A primeira vez que ouvi falar de iniciativas slow, há uns anos, num artigo, achei graça. A mesma graça com que se contemplam ideias pouco credíveis, tendências a roçar a inutilidade. Ser o contrário pelo prazer de ser o contrário. Mas essa leitura, esse primeiro impacto, ficou presente na minha mente muito mais tempo do que alguma vez imaginei.
Acordam com o despertador do telemóvel, senão quando o som do e-mail ou das notificações ecoa pelo quarto. Tudo tem dois vistos, para garantir que a atenção pode ser cobrada em dobro. Uma resposta em segundos. A hora de almoço não é hora e o almoço também não é, com o pedido antecipado por app, ecrã, descrições ‘com tudo’ para não perder tempo na lista de ingredientes. Comemos de garfo e ecrã, a escrever, a ver e a fazer. Assiste-se a vídeos à velocidade 3.5X ao ponto de as próprias plataformas de streaming o considerarem. Guarda-se para depois tudo aquilo que não há depois para se ver.
As batatas nascem dos supermercados, o prazer de uma varanda é descoberto na pandemia, a vigilância das redes substitui o interesse (tanto pela partilha entre íntimos, como pelo interesse em querer saber o que vai na vida dos nossos amigos). Já não se lê da esquerda para a direita, lê-se na diagonal. Pergunta-se aos outros o que já está escrito no lugar onde fazem a pergunta, e os meus conterrâneos citadinos, quando se cruzam comigo no campo, sentem uma admirável surpresa quando lhes digo ‘bom dia’ (quase sempre sem resposta).
Escrevo sem moral. Mas gosto de ter um pensamento crítico sobre mim própria também. Tento distanciar-me dos comportamentos que faço para os poder observar de uma forma mais objetiva, quase científica. E o que observo é que o excesso de velocidade não está só nas estradas: está nas nossas relações, nas nossas rotinas, na forma como consumimos conteúdo. E não damos por ele. O meu instrutor de condução costumava alertar-nos para a hipnose da velocidade: quando temos o pé em descanso no pedal e estamos tão absortos no movimento que nem damos conta da velocidade em que vamos, pensando que estamos em modo cruzeiro até olharmos para o velocímetro. E podemos traduzir este conceito para tudo o resto. Mas as semelhanças não acabam aqui: infelizmente, não é só na estrada que o excesso de velocidade mata.

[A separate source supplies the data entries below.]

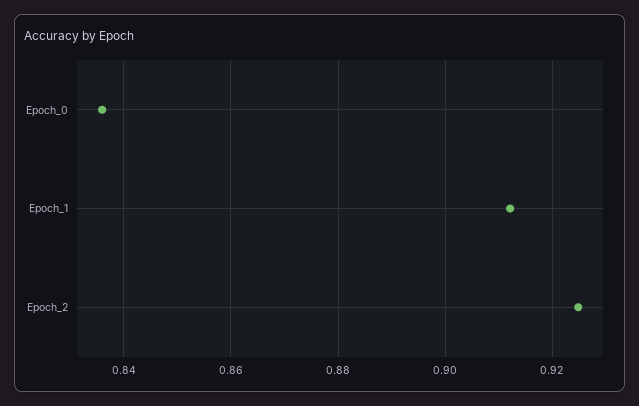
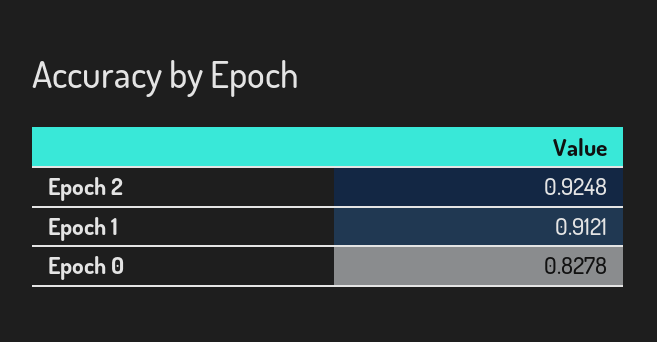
  {
-   "Epoch_0": 0.836,
+   "Epoch_0": 0.8278,
    "Epoch_1": 0.9121,
    "Epoch_2": 0.9248
  }

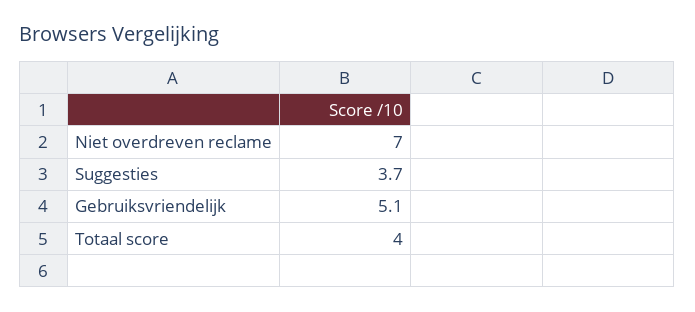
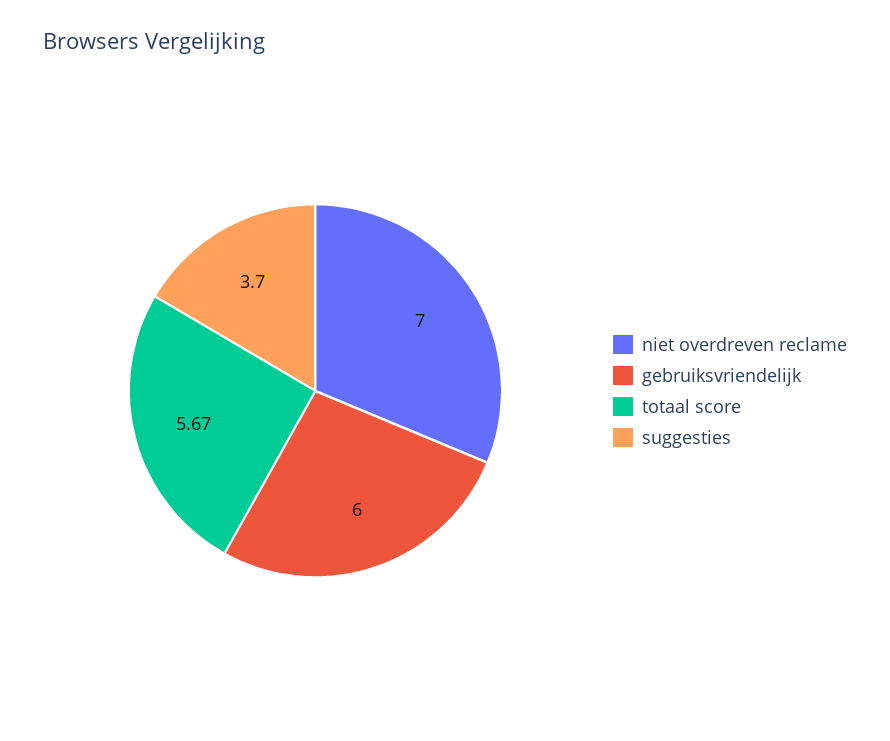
  {
    "Niet overdreven reclame": 7,
    "Suggesties": 3.7,
-   "Gebruiksvriendelijk": 5.1,
+   "Gebruiksvriendelijk": 6,
-   "Totaal score": 4
+   "Totaal score": 5.67
  }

As iniciativas slow têm surgido um pouco por todos os cantos do mundo e em vários setores, impulsionadas pela vertente comercial — como em quase tudo na vida: slow fashion, slow food, slow travel. Slow tudo. E visto de uma forma superficial, pode parecer pouco mas reflete uma necessidade que vamos sentir (voluntária ou clinicamente) de abrandar e, mais do que isso, saborear. Porque não se trata só de abrandar o ritmo mas também de apreciar o que está ao nosso redor. Ter uma hora de almoço e almoçar, comer, saborear. Responder a uma mensagem quando queremos responder a uma mensagem. Retirar o e-mail da nossa extensão corporal como quem tira o apêndice depois de uma crise. Esperar pelas coisas, sendo que aqui há uma variedade de universos: esperar que a comida brote da terra, esperar pelos resultados, ter paciência, eliminarmos esta arrogância de que não temos de ler a introdução nem o contexto para compreendermos o ponto fulcral de informação que queremos obter. Usar o digital com consciência (não necessariamente abstinência). Estar e estar com os outros. Ler o enunciado antes de fazer a pergunta.
Biologicamente, isto é muito difícil de concretizar. Nós somos viciados em velocidade e em estímulos. Mas também biologicamente, isto é uma necessidade. Não sabemos fazer multi-tasking, o nosso cérebro não está trabalhado para este ritmo. Ou abrandamos nós por ele, ou ele vai cobrar de nós. Com estrangeirismo, apropriado pelo marketing ou não, a iniciativa slow é mais importante do que imaginamos porque diz uma coisa muito clara: o tempo que achamos que poupamos a fazer tudo ao mesmo tempo não existe. Porque nunca temos tempo.